Data science development practices: Due to the recent ‘boom’ in machine learning software development, a lot of questions regearing DS best practices can be asked:

  • What are the most used data preprocessing library?
  • Why data dimension bugs are more frequent in deep neural networks?
  • What data visualization APIs are most used in last two years?

Software change: Since the dataset contains all the snapshots of Python files, how developers change source can be studied.

Program analysis: The differences between traditional and DS software development can be studied. For example, do the code complexity or API usages follow similar pattern in DS software?

SE practices: Several SE research can be conducted on the DS projects in the area of:

  • DS bug detection and repair
  • Code comprehension
  • Testing DS modules

Project metadata: The project metadata can be leveraged to answer questions such as, what are the coding style differences between projects developed by individuals and organizations, etc.

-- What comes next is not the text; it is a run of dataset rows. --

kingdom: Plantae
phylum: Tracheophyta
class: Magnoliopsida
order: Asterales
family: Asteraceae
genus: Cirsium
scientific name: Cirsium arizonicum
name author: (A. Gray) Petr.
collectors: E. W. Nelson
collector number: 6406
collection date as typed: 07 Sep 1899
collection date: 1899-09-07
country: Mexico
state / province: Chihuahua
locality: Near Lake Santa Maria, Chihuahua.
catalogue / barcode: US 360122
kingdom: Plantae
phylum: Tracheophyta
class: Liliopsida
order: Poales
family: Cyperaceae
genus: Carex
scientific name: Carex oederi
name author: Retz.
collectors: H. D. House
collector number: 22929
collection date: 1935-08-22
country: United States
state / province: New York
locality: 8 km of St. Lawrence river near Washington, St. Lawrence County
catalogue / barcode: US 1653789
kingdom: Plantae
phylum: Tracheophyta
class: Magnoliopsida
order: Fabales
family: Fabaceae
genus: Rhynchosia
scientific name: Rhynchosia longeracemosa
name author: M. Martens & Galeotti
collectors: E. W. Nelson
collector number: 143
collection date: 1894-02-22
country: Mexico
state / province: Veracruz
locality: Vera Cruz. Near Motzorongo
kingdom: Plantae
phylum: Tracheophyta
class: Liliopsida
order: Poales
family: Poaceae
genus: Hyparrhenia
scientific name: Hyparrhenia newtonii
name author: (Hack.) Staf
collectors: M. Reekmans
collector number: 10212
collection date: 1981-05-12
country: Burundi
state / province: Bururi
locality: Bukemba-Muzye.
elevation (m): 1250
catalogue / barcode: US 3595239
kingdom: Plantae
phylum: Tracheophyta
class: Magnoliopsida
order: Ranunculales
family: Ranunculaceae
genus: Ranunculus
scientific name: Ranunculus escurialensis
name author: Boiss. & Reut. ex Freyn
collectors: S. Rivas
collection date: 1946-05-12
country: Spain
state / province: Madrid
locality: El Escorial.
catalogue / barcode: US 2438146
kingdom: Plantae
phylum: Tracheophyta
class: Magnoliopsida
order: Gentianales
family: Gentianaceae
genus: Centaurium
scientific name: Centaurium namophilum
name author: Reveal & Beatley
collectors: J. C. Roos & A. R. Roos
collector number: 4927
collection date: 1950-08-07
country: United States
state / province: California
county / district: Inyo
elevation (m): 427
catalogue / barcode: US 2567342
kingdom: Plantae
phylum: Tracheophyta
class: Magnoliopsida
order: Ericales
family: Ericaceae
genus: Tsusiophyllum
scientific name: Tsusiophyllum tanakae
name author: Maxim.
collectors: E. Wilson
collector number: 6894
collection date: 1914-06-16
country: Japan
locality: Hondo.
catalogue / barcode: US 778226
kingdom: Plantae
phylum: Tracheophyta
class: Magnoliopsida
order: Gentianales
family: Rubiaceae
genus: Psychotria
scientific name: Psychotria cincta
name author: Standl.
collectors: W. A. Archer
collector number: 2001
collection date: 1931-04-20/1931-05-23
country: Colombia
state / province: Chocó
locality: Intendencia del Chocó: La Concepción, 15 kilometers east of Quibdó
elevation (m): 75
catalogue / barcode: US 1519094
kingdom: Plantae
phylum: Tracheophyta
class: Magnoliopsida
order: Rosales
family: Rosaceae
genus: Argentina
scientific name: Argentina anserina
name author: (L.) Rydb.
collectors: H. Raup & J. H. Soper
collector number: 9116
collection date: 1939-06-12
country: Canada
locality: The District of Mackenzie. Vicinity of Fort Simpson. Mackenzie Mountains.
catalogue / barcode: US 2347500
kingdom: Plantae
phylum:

Further details about the dataset can be found here. The domain-specific Boa language helps to perform program analysis query the metadata easily and quickly. For example, the following code snippet quickly count the number of bug-fixing revisions for all the projects in the dataset.

# Counting the number of bug-fixing revisons for all projects
p: Project = input;
counts: output sum[string] of int;

visit(p, visitor {
	before n: Project -> ;
	before node: CodeRepository -> ;
	before node: Revision ->
		if (isfixingrevision(node.log))
			counts[] << 1;

If we want to go deeper and mine the all the method calls in the bug-fixing revisions, we can use the following Boa program.

Example Boa program for mining method calls in the bug fixing commits.

Note that the output contains 74.11 million results. We use commit logs to identify whether it’s a bug-fixing revision or not and then visit the expression to get the method calls. Boa uses automatic parallelization to run the query in Haddop cluster. Users do not need to worry about the storage and low-level details.

As of this writing, no open source dataset for studying Data Science software is available. We created a infrastructure and dataset to mins DS projects from GitHub that are using Python.